Data rows
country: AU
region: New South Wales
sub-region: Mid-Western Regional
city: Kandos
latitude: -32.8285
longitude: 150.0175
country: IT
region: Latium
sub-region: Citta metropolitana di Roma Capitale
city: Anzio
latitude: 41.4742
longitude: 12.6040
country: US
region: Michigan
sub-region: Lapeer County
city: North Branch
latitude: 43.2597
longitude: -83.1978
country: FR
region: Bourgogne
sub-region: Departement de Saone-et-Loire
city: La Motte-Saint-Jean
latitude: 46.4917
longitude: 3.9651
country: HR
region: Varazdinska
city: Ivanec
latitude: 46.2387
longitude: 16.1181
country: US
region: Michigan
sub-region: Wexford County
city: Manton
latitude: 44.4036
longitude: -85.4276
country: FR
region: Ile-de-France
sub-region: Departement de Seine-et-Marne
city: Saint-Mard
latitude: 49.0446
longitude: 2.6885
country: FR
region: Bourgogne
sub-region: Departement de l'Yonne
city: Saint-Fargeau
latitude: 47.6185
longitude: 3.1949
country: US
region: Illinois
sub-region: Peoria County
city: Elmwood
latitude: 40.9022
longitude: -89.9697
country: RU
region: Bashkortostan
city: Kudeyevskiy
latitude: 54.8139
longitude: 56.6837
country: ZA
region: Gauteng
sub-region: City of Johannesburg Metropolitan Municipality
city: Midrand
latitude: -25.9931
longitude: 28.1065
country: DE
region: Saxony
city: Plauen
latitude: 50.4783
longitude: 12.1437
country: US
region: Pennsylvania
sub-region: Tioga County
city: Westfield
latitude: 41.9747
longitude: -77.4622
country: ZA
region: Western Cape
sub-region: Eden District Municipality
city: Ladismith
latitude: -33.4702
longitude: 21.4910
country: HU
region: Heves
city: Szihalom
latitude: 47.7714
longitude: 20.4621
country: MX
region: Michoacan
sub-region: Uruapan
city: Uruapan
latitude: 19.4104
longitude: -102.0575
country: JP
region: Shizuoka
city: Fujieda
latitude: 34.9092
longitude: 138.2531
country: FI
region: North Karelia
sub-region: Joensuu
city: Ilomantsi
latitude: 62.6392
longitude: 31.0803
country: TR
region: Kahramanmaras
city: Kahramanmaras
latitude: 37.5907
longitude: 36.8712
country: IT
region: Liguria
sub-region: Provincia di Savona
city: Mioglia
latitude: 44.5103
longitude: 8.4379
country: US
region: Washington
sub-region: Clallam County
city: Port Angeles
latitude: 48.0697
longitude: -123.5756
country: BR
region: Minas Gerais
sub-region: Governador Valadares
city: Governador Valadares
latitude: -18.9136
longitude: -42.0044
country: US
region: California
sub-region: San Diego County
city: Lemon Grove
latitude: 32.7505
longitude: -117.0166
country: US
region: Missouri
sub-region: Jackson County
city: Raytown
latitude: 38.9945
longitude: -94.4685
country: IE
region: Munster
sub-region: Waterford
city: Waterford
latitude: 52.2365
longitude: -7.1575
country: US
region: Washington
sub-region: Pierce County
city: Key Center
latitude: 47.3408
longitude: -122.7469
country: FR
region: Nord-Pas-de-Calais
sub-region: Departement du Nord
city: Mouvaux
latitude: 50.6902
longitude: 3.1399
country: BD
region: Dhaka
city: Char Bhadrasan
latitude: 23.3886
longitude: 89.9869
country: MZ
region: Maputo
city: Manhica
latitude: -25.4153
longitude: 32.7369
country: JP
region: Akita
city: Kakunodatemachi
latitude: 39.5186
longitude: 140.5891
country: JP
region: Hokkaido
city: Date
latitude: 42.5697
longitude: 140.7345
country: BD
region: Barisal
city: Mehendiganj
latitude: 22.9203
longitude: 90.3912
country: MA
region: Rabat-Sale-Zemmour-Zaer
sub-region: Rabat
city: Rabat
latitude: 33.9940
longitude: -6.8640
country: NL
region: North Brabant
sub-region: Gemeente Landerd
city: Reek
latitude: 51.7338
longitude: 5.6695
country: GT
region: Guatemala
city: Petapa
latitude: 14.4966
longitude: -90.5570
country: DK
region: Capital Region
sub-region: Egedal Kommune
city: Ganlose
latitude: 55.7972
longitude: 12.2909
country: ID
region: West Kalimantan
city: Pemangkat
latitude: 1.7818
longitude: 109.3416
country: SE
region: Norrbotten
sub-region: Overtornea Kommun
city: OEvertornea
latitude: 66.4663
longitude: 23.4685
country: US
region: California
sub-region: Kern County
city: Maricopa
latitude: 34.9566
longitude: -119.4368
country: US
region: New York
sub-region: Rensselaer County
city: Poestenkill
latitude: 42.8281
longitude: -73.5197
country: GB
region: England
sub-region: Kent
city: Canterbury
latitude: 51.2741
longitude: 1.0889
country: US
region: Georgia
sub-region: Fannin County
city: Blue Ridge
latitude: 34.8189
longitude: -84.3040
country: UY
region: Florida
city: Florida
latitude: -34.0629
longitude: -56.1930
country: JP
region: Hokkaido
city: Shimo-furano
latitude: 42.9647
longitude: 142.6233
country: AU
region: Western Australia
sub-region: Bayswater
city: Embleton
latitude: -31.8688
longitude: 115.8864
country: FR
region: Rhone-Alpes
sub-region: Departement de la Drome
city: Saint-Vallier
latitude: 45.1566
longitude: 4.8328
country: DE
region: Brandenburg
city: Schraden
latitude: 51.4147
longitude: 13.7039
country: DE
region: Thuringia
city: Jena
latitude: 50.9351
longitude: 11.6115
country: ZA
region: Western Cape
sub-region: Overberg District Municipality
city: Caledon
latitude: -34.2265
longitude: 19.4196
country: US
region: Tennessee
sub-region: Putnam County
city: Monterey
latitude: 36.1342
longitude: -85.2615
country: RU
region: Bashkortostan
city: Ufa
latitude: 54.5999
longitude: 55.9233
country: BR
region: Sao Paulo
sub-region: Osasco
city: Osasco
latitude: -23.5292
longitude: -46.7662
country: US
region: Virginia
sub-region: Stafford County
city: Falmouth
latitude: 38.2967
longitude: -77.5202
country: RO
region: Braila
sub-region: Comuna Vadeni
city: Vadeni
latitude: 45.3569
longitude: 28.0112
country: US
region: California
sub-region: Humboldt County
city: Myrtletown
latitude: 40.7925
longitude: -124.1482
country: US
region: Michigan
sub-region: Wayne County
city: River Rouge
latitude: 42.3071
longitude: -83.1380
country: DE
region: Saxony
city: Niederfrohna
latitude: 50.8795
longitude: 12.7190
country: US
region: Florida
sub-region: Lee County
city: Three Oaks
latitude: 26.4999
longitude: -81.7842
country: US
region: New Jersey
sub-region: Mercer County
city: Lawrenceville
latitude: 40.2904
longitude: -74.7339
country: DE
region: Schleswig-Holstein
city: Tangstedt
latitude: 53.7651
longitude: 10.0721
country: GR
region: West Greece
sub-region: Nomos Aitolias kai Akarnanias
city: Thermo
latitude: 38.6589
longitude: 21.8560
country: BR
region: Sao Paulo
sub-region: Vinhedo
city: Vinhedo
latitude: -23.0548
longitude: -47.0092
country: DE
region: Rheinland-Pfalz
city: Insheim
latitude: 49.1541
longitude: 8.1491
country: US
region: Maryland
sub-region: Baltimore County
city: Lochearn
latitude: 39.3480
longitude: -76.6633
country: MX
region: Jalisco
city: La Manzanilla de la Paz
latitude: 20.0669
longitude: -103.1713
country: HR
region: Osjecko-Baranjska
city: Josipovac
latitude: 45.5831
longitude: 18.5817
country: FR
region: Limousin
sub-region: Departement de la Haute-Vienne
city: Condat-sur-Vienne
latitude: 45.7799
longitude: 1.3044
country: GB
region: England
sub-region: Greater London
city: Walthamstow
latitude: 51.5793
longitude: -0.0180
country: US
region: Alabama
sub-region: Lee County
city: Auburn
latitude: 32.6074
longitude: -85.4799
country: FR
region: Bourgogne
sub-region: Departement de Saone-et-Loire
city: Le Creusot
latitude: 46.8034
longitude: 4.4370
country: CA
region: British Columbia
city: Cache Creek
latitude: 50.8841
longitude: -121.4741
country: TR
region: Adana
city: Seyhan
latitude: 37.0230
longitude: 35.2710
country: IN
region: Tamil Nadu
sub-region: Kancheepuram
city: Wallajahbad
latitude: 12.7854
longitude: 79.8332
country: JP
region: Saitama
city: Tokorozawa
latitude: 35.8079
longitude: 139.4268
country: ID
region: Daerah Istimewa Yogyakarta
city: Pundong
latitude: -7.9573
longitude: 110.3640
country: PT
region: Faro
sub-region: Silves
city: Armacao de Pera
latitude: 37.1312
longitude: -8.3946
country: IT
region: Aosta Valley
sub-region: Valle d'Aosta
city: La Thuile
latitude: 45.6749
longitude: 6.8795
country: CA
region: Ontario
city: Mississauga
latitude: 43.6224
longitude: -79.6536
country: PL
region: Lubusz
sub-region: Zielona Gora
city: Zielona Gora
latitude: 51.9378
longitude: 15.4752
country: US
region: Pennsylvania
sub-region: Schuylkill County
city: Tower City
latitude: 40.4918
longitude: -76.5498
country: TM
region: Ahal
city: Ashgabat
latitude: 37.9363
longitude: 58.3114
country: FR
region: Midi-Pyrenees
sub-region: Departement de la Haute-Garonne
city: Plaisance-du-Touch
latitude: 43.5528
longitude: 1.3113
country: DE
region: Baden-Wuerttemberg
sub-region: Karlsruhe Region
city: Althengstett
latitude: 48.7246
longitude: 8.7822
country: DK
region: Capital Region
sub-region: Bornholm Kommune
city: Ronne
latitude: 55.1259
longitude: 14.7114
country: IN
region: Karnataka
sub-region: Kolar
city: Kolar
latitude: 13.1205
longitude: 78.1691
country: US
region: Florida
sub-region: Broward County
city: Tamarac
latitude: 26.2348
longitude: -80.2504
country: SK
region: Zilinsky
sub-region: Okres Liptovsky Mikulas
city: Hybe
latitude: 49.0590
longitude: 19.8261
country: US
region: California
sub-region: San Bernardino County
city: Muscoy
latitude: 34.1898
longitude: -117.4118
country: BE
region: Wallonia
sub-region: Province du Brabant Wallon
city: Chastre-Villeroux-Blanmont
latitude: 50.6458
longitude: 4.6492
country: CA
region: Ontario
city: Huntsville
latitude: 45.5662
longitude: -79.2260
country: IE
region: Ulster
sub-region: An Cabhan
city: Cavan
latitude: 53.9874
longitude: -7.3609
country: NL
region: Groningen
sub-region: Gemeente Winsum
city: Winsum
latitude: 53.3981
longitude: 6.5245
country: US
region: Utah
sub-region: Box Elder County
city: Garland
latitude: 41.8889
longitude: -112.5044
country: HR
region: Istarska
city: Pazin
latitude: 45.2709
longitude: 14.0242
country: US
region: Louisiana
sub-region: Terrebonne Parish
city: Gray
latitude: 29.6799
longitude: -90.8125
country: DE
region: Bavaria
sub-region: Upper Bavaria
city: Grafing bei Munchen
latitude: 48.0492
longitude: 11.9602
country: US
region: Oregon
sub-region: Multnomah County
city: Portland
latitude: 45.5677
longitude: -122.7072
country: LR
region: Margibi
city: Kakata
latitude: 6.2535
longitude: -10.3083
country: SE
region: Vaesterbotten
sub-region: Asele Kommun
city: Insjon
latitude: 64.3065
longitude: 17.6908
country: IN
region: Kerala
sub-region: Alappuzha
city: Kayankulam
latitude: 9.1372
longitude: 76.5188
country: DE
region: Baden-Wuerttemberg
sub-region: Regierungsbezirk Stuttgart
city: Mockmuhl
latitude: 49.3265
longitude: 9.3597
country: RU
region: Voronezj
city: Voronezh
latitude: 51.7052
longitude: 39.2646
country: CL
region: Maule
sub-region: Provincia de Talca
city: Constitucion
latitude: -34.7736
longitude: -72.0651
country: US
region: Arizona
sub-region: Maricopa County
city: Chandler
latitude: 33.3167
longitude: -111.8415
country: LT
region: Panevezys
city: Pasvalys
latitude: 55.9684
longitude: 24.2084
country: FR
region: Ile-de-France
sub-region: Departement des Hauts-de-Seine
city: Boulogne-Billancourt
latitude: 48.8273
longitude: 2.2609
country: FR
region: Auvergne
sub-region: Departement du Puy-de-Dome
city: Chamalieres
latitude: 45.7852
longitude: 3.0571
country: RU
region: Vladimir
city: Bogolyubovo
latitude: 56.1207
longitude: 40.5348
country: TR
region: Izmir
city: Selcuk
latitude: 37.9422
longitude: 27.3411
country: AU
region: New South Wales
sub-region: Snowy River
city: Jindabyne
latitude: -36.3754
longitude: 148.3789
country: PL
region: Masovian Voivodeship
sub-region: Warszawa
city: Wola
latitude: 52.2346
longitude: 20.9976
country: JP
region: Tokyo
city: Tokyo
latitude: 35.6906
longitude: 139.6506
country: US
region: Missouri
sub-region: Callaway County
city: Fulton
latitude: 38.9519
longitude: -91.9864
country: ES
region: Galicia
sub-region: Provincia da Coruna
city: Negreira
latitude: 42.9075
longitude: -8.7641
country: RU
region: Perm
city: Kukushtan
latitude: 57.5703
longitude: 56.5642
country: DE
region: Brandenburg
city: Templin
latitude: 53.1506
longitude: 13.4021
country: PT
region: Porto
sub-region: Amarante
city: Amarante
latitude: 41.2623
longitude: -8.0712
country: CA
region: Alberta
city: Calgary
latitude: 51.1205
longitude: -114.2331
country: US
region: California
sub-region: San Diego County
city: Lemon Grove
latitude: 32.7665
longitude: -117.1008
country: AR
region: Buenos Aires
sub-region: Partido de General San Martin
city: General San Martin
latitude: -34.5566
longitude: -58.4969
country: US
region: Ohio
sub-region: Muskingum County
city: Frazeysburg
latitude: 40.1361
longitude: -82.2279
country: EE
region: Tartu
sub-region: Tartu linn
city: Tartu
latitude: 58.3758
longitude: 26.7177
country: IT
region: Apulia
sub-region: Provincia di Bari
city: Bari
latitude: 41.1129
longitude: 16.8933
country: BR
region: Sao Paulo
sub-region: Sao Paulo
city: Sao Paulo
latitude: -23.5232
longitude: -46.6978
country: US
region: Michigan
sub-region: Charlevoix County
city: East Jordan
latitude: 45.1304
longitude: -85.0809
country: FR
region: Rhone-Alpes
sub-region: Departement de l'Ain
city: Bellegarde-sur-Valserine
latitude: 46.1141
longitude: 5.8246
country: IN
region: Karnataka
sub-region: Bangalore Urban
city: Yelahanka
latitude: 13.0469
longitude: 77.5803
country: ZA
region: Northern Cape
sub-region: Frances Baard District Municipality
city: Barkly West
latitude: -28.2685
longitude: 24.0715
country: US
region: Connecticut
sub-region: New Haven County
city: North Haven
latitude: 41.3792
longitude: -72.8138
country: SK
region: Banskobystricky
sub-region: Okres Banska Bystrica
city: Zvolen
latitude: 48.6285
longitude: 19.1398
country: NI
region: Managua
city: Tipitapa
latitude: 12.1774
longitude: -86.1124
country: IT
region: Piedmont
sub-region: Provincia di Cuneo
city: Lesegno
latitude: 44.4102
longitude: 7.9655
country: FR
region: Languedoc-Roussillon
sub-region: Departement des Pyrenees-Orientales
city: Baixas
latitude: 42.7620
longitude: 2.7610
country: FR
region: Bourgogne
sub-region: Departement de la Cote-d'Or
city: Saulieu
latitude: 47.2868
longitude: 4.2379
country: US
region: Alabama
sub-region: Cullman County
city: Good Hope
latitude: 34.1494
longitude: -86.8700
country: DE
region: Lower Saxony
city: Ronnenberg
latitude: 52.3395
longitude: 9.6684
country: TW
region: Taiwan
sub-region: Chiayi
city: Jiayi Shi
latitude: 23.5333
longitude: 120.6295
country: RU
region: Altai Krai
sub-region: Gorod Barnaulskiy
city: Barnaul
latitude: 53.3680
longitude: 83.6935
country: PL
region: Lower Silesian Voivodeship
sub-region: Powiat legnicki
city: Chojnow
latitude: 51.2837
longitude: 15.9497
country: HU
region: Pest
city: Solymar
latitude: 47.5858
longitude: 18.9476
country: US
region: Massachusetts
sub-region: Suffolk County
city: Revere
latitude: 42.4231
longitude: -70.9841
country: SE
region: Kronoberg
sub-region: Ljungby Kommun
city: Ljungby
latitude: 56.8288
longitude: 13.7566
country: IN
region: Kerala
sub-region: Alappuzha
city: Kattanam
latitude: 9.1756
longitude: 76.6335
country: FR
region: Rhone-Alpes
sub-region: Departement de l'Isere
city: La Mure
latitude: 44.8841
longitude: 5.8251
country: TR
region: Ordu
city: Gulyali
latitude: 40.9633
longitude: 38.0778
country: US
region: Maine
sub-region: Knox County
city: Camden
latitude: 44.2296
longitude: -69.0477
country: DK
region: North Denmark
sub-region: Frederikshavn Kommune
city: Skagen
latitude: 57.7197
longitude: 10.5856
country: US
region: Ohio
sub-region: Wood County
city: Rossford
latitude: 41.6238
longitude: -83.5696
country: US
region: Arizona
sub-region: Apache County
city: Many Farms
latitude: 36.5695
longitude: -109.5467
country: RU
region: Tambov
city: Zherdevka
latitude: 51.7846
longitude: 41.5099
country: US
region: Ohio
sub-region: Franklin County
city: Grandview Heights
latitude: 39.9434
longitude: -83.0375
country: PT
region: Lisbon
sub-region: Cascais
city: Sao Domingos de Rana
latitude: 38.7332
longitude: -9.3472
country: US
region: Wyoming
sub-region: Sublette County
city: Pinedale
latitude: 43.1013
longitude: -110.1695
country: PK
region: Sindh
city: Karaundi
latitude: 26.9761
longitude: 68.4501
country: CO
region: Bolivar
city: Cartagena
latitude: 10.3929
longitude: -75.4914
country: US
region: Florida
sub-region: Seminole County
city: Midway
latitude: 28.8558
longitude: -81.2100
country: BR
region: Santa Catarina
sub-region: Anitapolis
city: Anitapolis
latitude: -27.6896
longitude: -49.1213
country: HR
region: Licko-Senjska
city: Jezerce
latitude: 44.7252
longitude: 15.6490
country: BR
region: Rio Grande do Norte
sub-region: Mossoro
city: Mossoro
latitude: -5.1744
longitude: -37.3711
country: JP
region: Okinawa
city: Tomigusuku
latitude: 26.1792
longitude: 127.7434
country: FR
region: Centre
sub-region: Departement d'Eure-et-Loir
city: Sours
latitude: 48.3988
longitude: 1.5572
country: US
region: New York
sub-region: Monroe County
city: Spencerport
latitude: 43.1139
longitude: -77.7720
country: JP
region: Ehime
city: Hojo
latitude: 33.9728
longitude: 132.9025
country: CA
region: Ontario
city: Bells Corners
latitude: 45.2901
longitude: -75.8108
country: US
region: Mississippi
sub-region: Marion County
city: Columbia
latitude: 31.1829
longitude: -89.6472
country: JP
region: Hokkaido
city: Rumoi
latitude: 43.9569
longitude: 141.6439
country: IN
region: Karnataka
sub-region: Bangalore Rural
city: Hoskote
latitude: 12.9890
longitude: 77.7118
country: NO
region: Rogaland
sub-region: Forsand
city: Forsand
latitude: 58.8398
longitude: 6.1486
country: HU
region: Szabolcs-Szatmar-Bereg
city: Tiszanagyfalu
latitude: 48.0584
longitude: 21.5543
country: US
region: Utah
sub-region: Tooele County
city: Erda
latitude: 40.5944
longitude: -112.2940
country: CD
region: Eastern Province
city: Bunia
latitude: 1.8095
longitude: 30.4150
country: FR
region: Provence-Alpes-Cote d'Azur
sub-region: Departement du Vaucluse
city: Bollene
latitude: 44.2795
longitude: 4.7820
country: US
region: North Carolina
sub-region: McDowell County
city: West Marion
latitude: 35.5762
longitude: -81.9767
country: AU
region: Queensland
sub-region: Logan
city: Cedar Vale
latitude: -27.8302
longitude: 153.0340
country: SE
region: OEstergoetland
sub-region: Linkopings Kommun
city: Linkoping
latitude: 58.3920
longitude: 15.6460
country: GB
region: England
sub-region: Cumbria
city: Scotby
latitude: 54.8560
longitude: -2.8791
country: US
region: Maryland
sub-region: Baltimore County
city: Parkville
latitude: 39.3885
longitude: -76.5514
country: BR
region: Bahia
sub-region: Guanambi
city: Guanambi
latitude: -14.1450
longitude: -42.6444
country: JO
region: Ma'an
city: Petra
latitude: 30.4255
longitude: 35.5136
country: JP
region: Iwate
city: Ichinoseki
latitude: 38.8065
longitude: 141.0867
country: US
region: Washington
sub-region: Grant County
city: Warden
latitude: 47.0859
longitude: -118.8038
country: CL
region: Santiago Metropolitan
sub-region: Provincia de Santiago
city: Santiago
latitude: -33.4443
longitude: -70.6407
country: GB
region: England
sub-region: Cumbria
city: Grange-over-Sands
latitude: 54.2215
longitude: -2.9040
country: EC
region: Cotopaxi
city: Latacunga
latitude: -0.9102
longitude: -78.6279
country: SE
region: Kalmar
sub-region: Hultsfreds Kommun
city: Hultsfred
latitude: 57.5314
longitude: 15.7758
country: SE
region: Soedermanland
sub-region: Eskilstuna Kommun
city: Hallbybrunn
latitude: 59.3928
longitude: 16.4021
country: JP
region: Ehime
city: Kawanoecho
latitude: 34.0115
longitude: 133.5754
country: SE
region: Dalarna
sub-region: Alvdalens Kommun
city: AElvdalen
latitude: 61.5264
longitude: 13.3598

Short task
Please copy the records word for word, starting with the first line and going on through the line that contains "region: Liguria".

The output
country: AU
region: New South Wales
sub-region: Mid-Western Regional
city: Kandos
latitude: -32.8285
longitude: 150.0175
country: IT
region: Latium
sub-region: Citta metropolitana di Roma Capitale
city: Anzio
latitude: 41.4742
longitude: 12.6040
country: US
region: Michigan
sub-region: Lapeer County
city: North Branch
latitude: 43.2597
longitude: -83.1978
country: FR
region: Bourgogne
sub-region: Departement de Saone-et-Loire
city: La Motte-Saint-Jean
latitude: 46.4917
longitude: 3.9651
country: HR
region: Varazdinska
city: Ivanec
latitude: 46.2387
longitude: 16.1181
country: US
region: Michigan
sub-region: Wexford County
city: Manton
latitude: 44.4036
longitude: -85.4276
country: FR
region: Ile-de-France
sub-region: Departement de Seine-et-Marne
city: Saint-Mard
latitude: 49.0446
longitude: 2.6885
country: FR
region: Bourgogne
sub-region: Departement de l'Yonne
city: Saint-Fargeau
latitude: 47.6185
longitude: 3.1949
country: US
region: Illinois
sub-region: Peoria County
city: Elmwood
latitude: 40.9022
longitude: -89.9697
country: RU
region: Bashkortostan
city: Kudeyevskiy
latitude: 54.8139
longitude: 56.6837
country: ZA
region: Gauteng
sub-region: City of Johannesburg Metropolitan Municipality
city: Midrand
latitude: -25.9931
longitude: 28.1065
country: DE
region: Saxony
city: Plauen
latitude: 50.4783
longitude: 12.1437
country: US
region: Pennsylvania
sub-region: Tioga County
city: Westfield
latitude: 41.9747
longitude: -77.4622
country: ZA
region: Western Cape
sub-region: Eden District Municipality
city: Ladismith
latitude: -33.4702
longitude: 21.4910
country: HU
region: Heves
city: Szihalom
latitude: 47.7714
longitude: 20.4621
country: MX
region: Michoacan
sub-region: Uruapan
city: Uruapan
latitude: 19.4104
longitude: -102.0575
country: JP
region: Shizuoka
city: Fujieda
latitude: 34.9092
longitude: 138.2531
country: FI
region: North Karelia
sub-region: Joensuu
city: Ilomantsi
latitude: 62.6392
longitude: 31.0803
country: TR
region: Kahramanmaras
city: Kahramanmaras
latitude: 37.5907
longitude: 36.8712
country: IT
region: Liguria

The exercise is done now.